Use multiple strategiesAt my home farm in southern Virginia, I am challenged with managing a system with a lot of tall fescue. Our approach is to fertilize in the spring in areas we plan on cutting for hay in early May. Areas where we can’t cut hay (or simply don’t plan to) are fertilized only in the fall; this encourages the growth of clovers. On these fields, we turn cattle out early and rotate fast so the cows eat the seedheads in the boot stage.
Over the years, we have found it difficult to get over all this area early enough to get the cows to eat the seedheads, so in recent years some of the pastures (about 10 to 15 percent of the grazed area) get fertilizer in the spring followed by an application of Chaparral.
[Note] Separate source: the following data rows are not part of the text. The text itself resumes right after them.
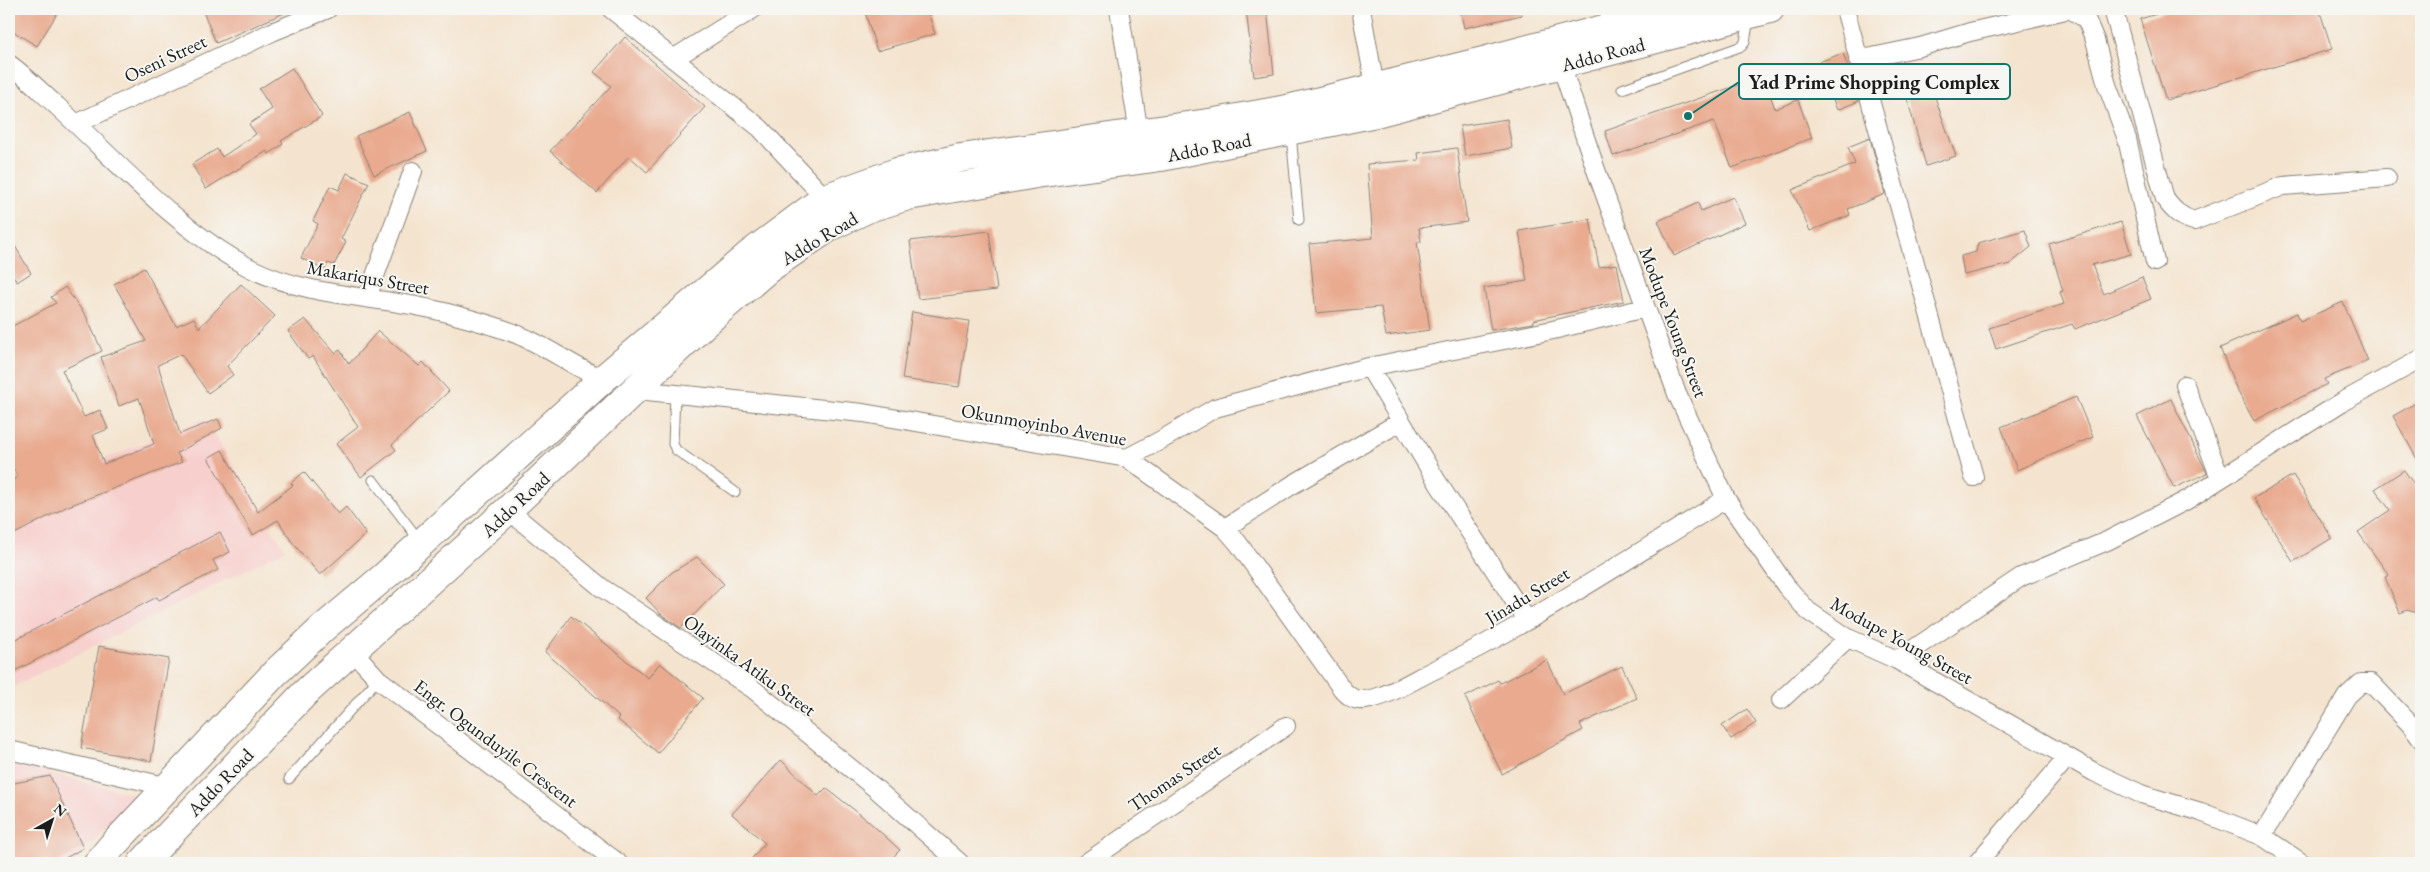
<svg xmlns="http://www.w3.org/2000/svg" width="2430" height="872" font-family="'EB Garamond',serif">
<rect width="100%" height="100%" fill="#f6f6f2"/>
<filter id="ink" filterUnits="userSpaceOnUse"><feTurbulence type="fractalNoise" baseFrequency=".02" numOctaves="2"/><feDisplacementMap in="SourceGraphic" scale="10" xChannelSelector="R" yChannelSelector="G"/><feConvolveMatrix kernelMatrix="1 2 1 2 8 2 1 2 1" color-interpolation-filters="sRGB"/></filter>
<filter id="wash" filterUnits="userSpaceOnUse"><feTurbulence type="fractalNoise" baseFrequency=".0096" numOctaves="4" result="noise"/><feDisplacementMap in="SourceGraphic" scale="20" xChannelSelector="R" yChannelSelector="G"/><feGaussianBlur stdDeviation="1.12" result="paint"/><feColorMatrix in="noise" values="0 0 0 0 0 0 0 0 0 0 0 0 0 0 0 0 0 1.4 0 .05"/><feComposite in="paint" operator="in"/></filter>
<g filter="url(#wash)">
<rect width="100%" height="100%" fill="#f4e4cf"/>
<path fill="#f7d0ce" d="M205 419 285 550 9 689V503L61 476Z
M9 763 136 795 80 854 75 863H9Z"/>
<g id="blocks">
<path fill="#e9aa8f" d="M16 9H60L37 46 9 29V21Z
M202 9H293L216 43Z
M864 9H927L935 34 877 51Z
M1246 9H1267L1274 74 1254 77Z
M1460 9H1521L1522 15 1464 28Z
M2173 9H2319L2332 49 2166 100 2140 19Z
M625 37 705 107 647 172 629 156 597 193 550 151 611 86 594 72Z
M1843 53 1859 101 1837 110 1819 62Z
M292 68 322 116 281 141 283 144 269 154 267 151 206 189 192 164 217 149 222 157 256 134 249 124 272 109 259 89Z
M1927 75 1956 156 1926 166 1903 84Z
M1764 76 1775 109 1798 100 1812 138 1732 168 1714 121 1613 156 1605 131Z
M410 112 427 151 374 175 356 136Z
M1507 119 1512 148 1465 156 1460 126Z
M1870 138 1885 194 1848 209 1850 215 1810 231 1792 190 1855 164 1848 147Z
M1457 148 1467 222 1419 228 1421 242H1417L1430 330 1386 336 1381 307 1316 313 1309 244 1373 238 1367 164 1419 160 1418 153Z
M347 173 369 183 341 239 346 242 334 265 328 263 324 270 301 258 318 224 313 221 330 186 339 190Z
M1733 197 1745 223 1674 256 1658 221 1698 203 1701 211Z
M1590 219 1599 267 1617 264 1624 301 1533 320 1534 323 1491 330 1484 288 1527 281 1519 231Z
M2121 222 2131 254 2092 265 2104 294 2142 277 2151 299 2075 329 2072 324 1996 349 1989 328 2064 304 2060 292 2063 291 2049 244Z
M2025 230 2031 247 2010 264 1964 275 1961 256 1976 252 1978 243Z
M989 231 997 290 918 299 910 241Z
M9 236 31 273 17 282 9 269Z
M144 268 176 326 194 318 199 328 241 284 275 316 227 366 233 375 208 393 181 354 158 365 180 434 218 419 222 428 177 453 182 462 66 507 9 537V482L18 477 9 462V328L56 303 51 297 65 287 86 316 102 351 62 370 84 417 100 410 108 429 93 435 104 464 154 444 139 398 119 406 101 357 146 341 114 284Z
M2343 302 2368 361 2324 379 2327 384 2254 421 2237 390 2220 348 2297 313 2300 321Z
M912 312 969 321 959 387 902 379Z
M305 319 335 353 340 350 349 364 378 331 419 366 423 362 449 391 392 445 396 450 361 477 336 444 358 427 313 356 308 359 288 331Z
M2076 397 2093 437 2017 470 2001 427Z
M2171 399 2207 473 2174 488 2137 416Z
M2421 400V466L2393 416Z
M222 450 258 512 293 485 291 483 304 472 338 514 346 507 366 534 320 575 292 542 278 520 253 535 208 458Z
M2404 470 2421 494V614L2407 610 2400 613 2385 577 2389 575 2358 532 2390 510 2375 489Z
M2293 475 2332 538 2293 562 2254 498Z
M220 532 230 552 213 560 218 570 159 600 157 597 13 672 9 664V643Z
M697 557 724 584 681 628 662 615 646 598 671 573Z
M571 616 648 678 660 663 703 698 658 753 617 719 619 717 545 652Z
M99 646 169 659 151 761 81 748Z
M1547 660 1563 694 1622 666 1637 698 1580 724 1583 730 1502 774 1465 697 1498 680 1500 683Z
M1747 709 1756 723 1731 739 1722 726Z
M781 760 818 796 826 788 866 819 900 850 887 863H748L765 843 732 814Z
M50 776 83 848 57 863H9V784Z"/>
</g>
</g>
<g filter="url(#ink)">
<use href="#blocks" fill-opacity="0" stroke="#888076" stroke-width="1"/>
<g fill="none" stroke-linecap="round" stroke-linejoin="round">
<defs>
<path id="service" d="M1622 89 1742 46 1745 42 1749 18
M1291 134 1299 220
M675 394 673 444 676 450 735 492
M373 480 420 541
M289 779 378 679"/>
<path id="minor" d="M611 9 760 128 825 198
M1119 9 1139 133
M1361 9 1375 87
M1698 9 1703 26
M1845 9 1974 477
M2113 9 2165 199C2173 210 2180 217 2194 221L2283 186 2387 178
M673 59 753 9
M1858 60 1920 47 1970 32 2070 9 2086 19 2095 40 2107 85 2127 139 2155 262
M9 64C26 76 41 92 57 106 118 162 176 229 250 268 312 299 379 295 444 312 470 319 499 326 523 337 551 349 575 368 603 379
M1561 65 1596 170 1677 394 1726 499 1786 586 1808 611 1848 638 1897 660 2094 772 2141 794 2201 812 2262 836 2302 863
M76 124 272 32 328 9
M367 298 413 171
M1369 367 1438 483 1527 620
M2185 385 2220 478
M637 390 863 413 1127 458 1225 528 1238 543 1342 689C1348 696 1354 701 1365 700 1388 697 1413 680 1434 670 1536 621 1630 557 1726 499
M1127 458 1163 439 1215 408 1369 367 1553 330 1645 308
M508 510 602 588 753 689 875 788 960 863
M1225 528 1292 485 1400 422
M353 651 378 679 618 863
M1897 660 2021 577 2107 541 2187 500 2342 402 2421 359
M1781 700 1848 638
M9 750 169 787
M2262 836 2347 696 2361 683H2371L2410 724 2421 739
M1086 863 1286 726
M1977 863 2067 758"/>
<path id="primary" d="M98 863 112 846 275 673 323 628 386 575 603 379 750 254 825 198 897 172 961 158 1215 122 1287 109 1483 61 1679 9
M142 863 305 693 508 510 702 326 768 269 831 226 869 208 908 196 1036 174 1161 157 1376 113 1770 9"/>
</defs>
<use href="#service" stroke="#888076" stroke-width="11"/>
<use href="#minor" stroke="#888076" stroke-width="20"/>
<use href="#primary" stroke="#888076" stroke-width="30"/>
<use href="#service" stroke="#fff" stroke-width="9"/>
<use href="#minor" stroke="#fff" stroke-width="18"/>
<use href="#primary" stroke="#fff" stroke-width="28"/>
</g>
</g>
<g text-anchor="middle" stroke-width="4" stroke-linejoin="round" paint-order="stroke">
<g font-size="19" fill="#1c1c1c" stroke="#f6f6f2">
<text transform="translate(1603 54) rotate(-15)" y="7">Addo Road</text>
<text transform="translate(165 58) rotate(-25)" y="7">Oseni Street</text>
<text transform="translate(1209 147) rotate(-11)" y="7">Addo Road</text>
<text transform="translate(819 238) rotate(-31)" y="7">Addo Road</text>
<text transform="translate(368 277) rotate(10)" y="7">Makariqus Street</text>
<text transform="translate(1674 322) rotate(69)" y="7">Modupe Young Street</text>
<text transform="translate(1044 424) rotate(10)" y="7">Okunmoyinbo Avenue</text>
<text transform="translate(515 504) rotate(-43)" y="7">Addo Road</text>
<text transform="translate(1527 595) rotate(-31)" y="7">Jinadu Street</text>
<text transform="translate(1902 640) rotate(29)" y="7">Modupe Young Street</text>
<text transform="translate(750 665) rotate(36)" y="7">Olayinka Atiku Street</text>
<text transform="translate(496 743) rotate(37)" y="7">Engr. Ogunduyile Crescent</text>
<text transform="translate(1174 777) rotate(-34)" y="7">Thomas Street</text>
<text transform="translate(220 782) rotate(-46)" y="7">Addo Road</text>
</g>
</g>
<path fill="none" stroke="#0f766e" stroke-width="2" d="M1688 116L1739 82"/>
<circle fill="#0f766e" stroke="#f6f6f2" stroke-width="2" cx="1688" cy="116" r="5"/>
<rect fill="#f6f6f2" stroke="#0f766e" stroke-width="2" x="1739" y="64" width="271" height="35" rx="5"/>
<g font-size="20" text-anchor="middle" font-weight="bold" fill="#1c1c1c">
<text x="1874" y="89">Yad Prime Shopping Complex</text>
</g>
<rect width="2430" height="872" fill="none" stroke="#f6f6f2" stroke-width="30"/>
<g transform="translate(52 820) rotate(39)" stroke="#f6f6f2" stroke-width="4" paint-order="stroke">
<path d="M0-4L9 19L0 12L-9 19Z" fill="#1c1c1c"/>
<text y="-8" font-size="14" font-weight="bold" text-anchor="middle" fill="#1c1c1c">N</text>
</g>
</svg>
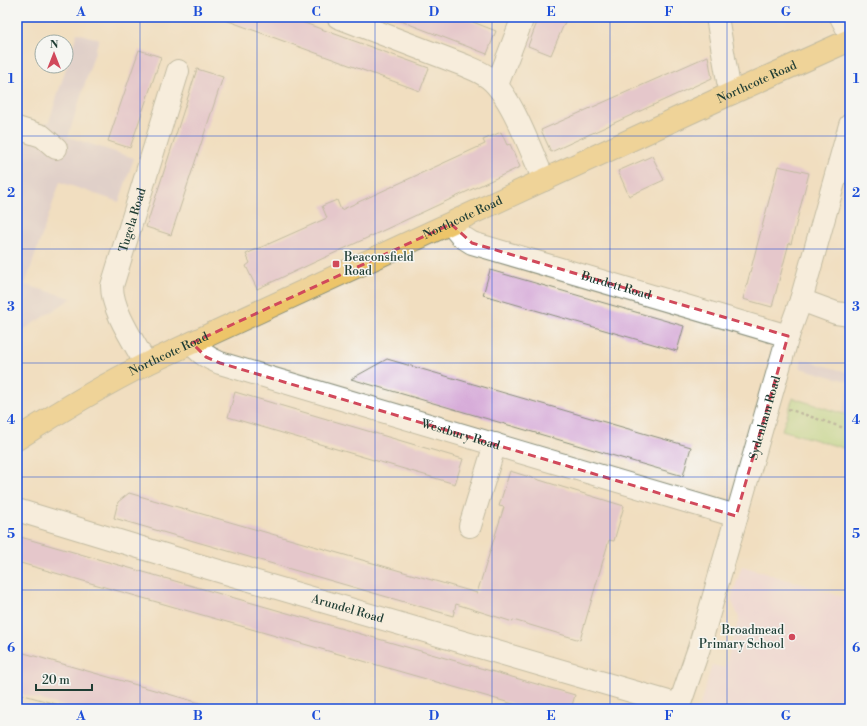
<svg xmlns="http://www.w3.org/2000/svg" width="867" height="726" font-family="'Libre Bodoni',serif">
	<rect width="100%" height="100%" fill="#f6f6f2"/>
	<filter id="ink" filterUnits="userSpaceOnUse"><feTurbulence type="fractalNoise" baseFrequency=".025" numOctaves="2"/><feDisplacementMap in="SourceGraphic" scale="8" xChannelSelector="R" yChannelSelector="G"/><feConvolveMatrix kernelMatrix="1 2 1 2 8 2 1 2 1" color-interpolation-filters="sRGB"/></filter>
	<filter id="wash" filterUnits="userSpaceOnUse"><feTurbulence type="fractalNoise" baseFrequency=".012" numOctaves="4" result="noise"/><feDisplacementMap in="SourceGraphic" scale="16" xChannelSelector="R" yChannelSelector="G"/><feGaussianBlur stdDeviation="0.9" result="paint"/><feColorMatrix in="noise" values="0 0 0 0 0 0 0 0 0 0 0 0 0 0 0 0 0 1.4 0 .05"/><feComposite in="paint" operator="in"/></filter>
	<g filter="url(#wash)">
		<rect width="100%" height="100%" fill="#f1dec0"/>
		<path fill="#edd0e8" d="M742 566 850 599V709H699L712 665 725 668 739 618 731 599Z"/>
		<path fill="#ccbed4" d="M77 33 99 39 68 137 134 158 119 202 60 182 25 285 72 298 17 334V175L33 127 49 122Z
			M802 359 850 373V382L800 368Z
			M850 386V416L842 414Z"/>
		<path fill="#abd985" stroke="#658b5c" d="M793 398 850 416V450L782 430Z"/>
		<g id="blocks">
			<path fill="#d7acd9" d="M223 17H288L429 68 420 91 223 19Z
				M394 17H460L496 31 487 54 393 18Z
				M539 17H567L551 55 528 46Z
				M139 50 161 57 130 148 108 141Z
				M708 56 712 78 551 152 541 130Z
				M197 69 223 77 171 235 146 227Z
				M501 132 507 145 510 144 520 167 257 289 246 266 250 263 246 254 327 218 322 206 337 200 341 210 485 144 483 140Z
				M652 156 664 180 629 196 618 171Z
				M778 166 809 173 791 244 789 243 772 307 743 299Z
				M490 270 684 326 677 351 483 295Z
				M387 359 691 447 683 476 351 379Z
				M235 392 463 459 455 484 228 417Z
				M510 471 624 506 614 541 609 540 580 640 513 620V622L456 604 453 616 114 518 118 502 129 493 477 593 504 507 499 506Z
				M17 536 575 695 571 709H531L17 562Z
				M17 651 207 705 206 709H73L17 693Z"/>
		</g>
	</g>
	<g filter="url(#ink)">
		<use href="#blocks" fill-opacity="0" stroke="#888e7a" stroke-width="1"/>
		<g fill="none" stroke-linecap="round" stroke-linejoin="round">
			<defs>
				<g id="minor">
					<path d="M338 17 461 64C470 68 480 71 489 78 512 96 531 152 544 180"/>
					<path d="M717 17 728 81 732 93"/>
					<path d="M841 17 850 34"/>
					<path d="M497 85 523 17"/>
					<path d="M17 128 42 136 56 148"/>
					<path id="s1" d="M451 224 461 236 472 243 788 336"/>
					<path d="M801 300 836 313 850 315"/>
					<path id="s2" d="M192 343C199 353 208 358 220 363L736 516"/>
					<path id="s3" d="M146 364C134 342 112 311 112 286L178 71"/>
					<path id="s4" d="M17 510 188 562 679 705"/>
					<path d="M470 526 495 444"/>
					<path id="s5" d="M678 709 699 648 788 336 801 300 850 125"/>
				</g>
				<g id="major">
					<path id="s6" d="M17 439C59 412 101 386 146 364L732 93 850 40"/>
				</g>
			</defs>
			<use href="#minor" stroke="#888e7a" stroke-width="24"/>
			<use href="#major" stroke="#888e7a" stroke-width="24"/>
			<path stroke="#888e7a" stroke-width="2.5" stroke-dasharray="3 3" stroke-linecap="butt" d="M788 409 850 430"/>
			<use href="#minor" stroke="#fff" stroke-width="22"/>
			<use href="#major" stroke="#edc569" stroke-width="22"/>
		</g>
	</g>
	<path d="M0 0H867V726H0ZM451 224 472 243 788 336 736 516 220 363 206 357 192 343Z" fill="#f1dec0" fill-opacity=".55" fill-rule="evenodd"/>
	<path fill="none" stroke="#d1495b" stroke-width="3" stroke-dasharray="8 5" stroke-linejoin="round" d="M451 224 472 243 788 336 736 516 220 363 206 357 192 343Z"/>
	<path fill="none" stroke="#1d4ed8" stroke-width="1" stroke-opacity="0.55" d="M140 17V709M257 17V709M375 17V709M492 17V709M610 17V709M727 17V709M17 136H850M17 249H850M17 363H850M17 477H850M17 590H850"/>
	<g fill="#d1495b" stroke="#f6f6f2" stroke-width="1.5">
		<rect x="332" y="260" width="8" height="8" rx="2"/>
		<circle cx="792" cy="637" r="4"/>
	</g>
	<g text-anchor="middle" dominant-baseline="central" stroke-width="3" stroke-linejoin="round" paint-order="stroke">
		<g font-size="12" fill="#1f3d34" stroke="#f6f6f2">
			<text stroke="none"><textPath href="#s6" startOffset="822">Northcote Road</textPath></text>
			<text stroke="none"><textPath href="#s6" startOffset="498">Northcote Road</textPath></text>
			<text stroke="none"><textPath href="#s3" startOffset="155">Tugela Road</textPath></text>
			<text stroke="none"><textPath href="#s1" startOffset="179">Burdett Road</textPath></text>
			<text stroke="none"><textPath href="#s6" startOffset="174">Northcote Road</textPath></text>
			<text stroke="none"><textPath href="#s5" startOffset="304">Sydenham Road</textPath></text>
			<text stroke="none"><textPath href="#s2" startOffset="286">Westbury Road</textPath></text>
			<text stroke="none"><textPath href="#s4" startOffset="345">Arundel Road</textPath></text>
		</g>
		<g font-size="12" fill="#1f3d34" stroke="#f6f6f2" text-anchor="start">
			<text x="344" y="257">Beaconsfield<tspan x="344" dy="14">Road</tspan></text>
			<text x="784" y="630" text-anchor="end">Broadmead<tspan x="784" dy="14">Primary School</tspan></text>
		</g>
	</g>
	<rect width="867" height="726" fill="none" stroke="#f6f6f2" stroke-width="44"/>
	<g transform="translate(54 54)"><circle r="19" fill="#f6f6f2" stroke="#a0aca6"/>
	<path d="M0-3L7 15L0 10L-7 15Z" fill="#d1495b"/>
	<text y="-6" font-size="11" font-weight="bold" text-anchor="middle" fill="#1f3d34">N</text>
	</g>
	<path d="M36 684v6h56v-6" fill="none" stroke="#1f3d34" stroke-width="2"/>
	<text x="42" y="684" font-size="12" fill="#1f3d34" stroke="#f6f6f2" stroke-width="3" paint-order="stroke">20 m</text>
	<rect x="22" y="22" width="823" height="682" fill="none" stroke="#1d4ed8" stroke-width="1.5"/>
	<g font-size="13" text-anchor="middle" font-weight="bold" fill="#1d4ed8">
		<text x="81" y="16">A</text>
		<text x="198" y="16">B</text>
		<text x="316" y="16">C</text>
		<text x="434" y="16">D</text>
		<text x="551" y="16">E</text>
		<text x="669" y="16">F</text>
		<text x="786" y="16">G</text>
		<text x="11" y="83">1</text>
		<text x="856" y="83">1</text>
		<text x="11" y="197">2</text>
		<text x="856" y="197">2</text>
		<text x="11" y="311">3</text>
		<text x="856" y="311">3</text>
		<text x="11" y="424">4</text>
		<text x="856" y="424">4</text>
		<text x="11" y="538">5</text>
		<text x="856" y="538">5</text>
		<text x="11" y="652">6</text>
		<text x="856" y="652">6</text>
		<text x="81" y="720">A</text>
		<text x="198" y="720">B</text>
		<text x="316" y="720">C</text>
		<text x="434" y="720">D</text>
		<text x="551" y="720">E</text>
		<text x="669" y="720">F</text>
		<text x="786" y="720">G</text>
	</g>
</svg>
These areas will not have clovers (Chaparral is very toxic to clovers, possibly for several years) but will grow a lot of low-toxicity forage that we summer stockpile for use later in the grazing season. This approach has greatly reduced our need to clip pastures and gives us good-quality forage to graze during late summer. The areas we have treated with Chaparral are also shifting to forage species other than fescue, which is an added bonus in my opinion.
However you approach it, working in the spring to control seedhead development in grazed pastures will pay off later in the season. We are working hard both in research and outreach programs to explore diversifying with alternative forages, including nontoxic fescue, annuals, and native warm-season grasses. Such diversification of the forage system offers great long-term benefits; however, whatever your forage system, it will pay you to minimize seedhead development in cool-season grass pastures, especially those with a lot of endophyte infected tall fescue.
This article appeared in the March 2017 issue of Hay & Forage Grower on page 14.